Dynevor Terrace: or, the clue of life — Volume 2 eBook

This eBook from the Gutenberg Project consists of approximately 446 pages of information about Dynevor Terrace.

Dynevor Terrace: or, the clue of life — Volume 2 eBook

This eBook from the Gutenberg Project consists of approximately 446 pages of information about Dynevor Terrace.
He thinks all is well with her; but it was a melancholy, blank, untaught mind, to begin to work on.  Louis would call her life a mournful picture of our civilization.  She has told it all to Jane:  she was of the mechanic class, just above the rank that goes to Sunday-schools; she went to a genteel weekly school, and was taken out pleasuring on Sunday—­no ground-work at all.  An orphan at fifteen, she never again knew tenderness.  Then came dressmaking till her health failed, and she tried service.  She says, Isabel’s soft tones made a paradise for her; but late hours, which she did not feel at the time, wore her out, and Delaford trifled with her.  Always when alone he pretended devotion to her, then flirted with any other who came in his way, and worry and fretting put the finish to her failing health.  She had no spirit to break entirely with him, and even now is pining for one kind word, which he seems to be too hard and selfish to send to her, in answer to a letter of forgiveness that she wrote a fortnight back.  What a wretch he must be!  Jane says, he tried flirting with poor little Charlotte, and that she was a little ‘took up’ with his guitar and his verses; but then, Jane says, ’Charlotte has somewhat at the bottom, and knows better than to heed a man as wasn’t real religious.’  I suppose that is the true difference between Charlotte and Marianne, and even if we looked into Delaford’s history, most likely we should find him another nineteenth-century victim to an artificial life.  At least, I trust that Jane has been the greatest blessing, Marianne herself speaks of her as more than a mother to her; and I believe I told you of the poor girl’s overpowering gratitude, when she found we would not turn her out to die homeless.  We read, and we talk, and Mr. Danvers comes; but I believe dear old Jane does more for her than all.

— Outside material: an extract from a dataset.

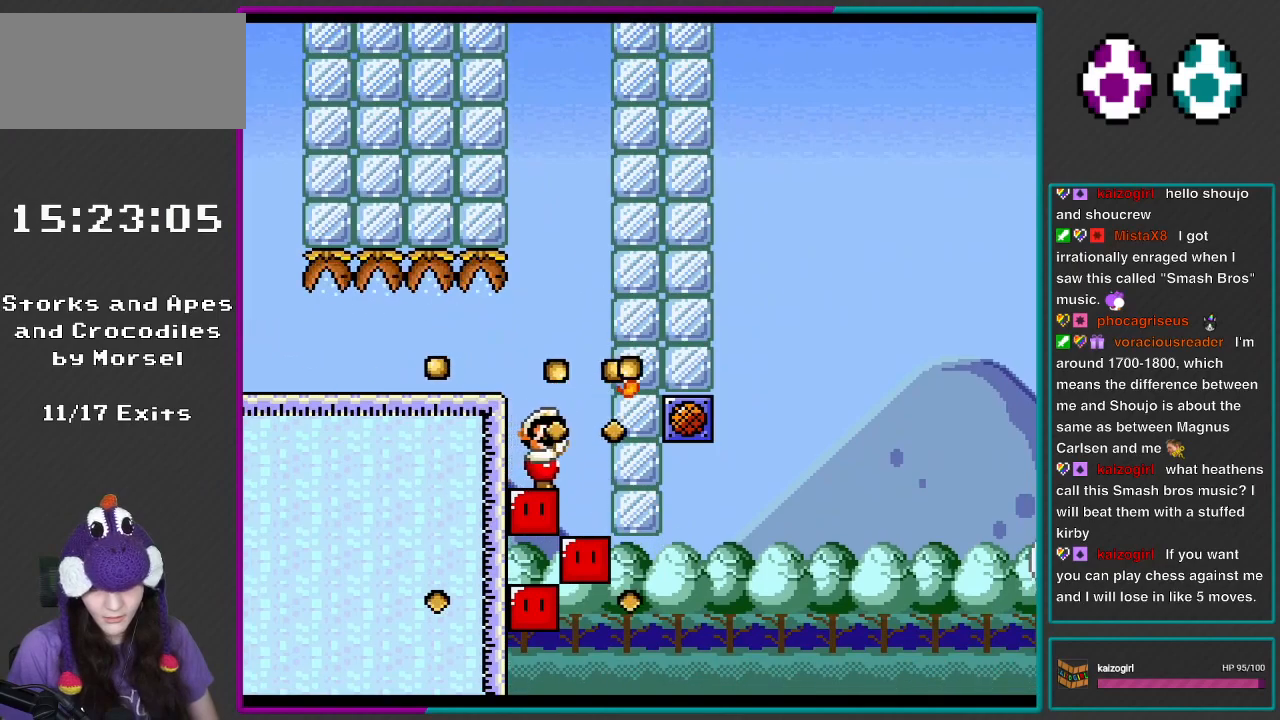
{"buttons": ["Y", "DPAD_LEFT"], "events": [[17, "Y", "down"], [333, "DPAD_RIGHT", "up"], [350, "DPAD_LEFT", "down"], [400, "Y", "up"], [483, "Y", "down"]]}
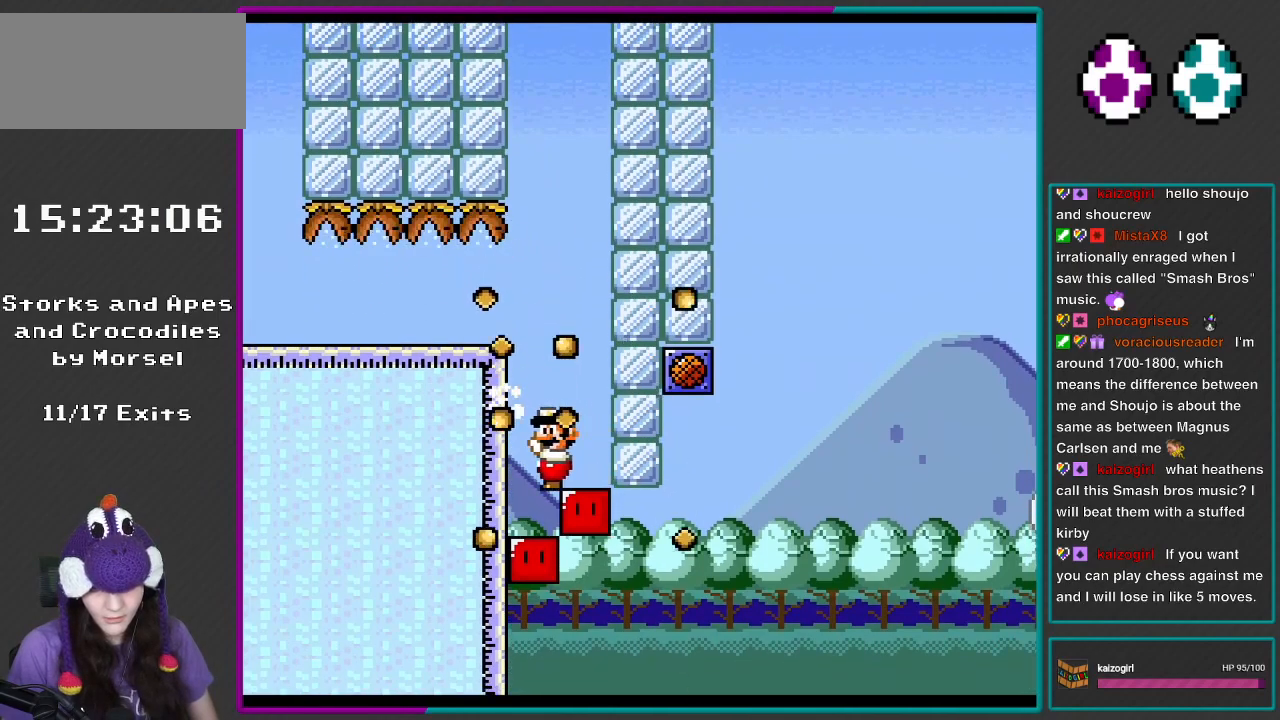
{"buttons": ["Y"], "events": [[250, "DPAD_LEFT", "up"], [283, "DPAD_RIGHT", "down"], [350, "Y", "up"], [450, "Y", "down"], [483, "DPAD_RIGHT", "up"]]}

’Poor Jane! when her task of nursing is over, I do not know what she will turn to.  The grand servants only keep terms with her because Uncle Oliver gave notice that no one should stay in the house who did not show respect to his friend Mrs. Beckett.  It takes all her love for Missus and Master Oliver to make her bear it; and her chief solace is in putting me to bed, and in airing Master Oliver’s shirt and slippers.  You would laugh to hear her compassionating the home minced-pies! and she tells me she would give fifty pounds rather than bring Charlotte here.  My uncle wished grandmamma to manage the house, and she did so at first, but she and the servants did not get on well together; and she said, what I never knew her say before, that she is too old, and so we have an awful dame who rules with a high hand.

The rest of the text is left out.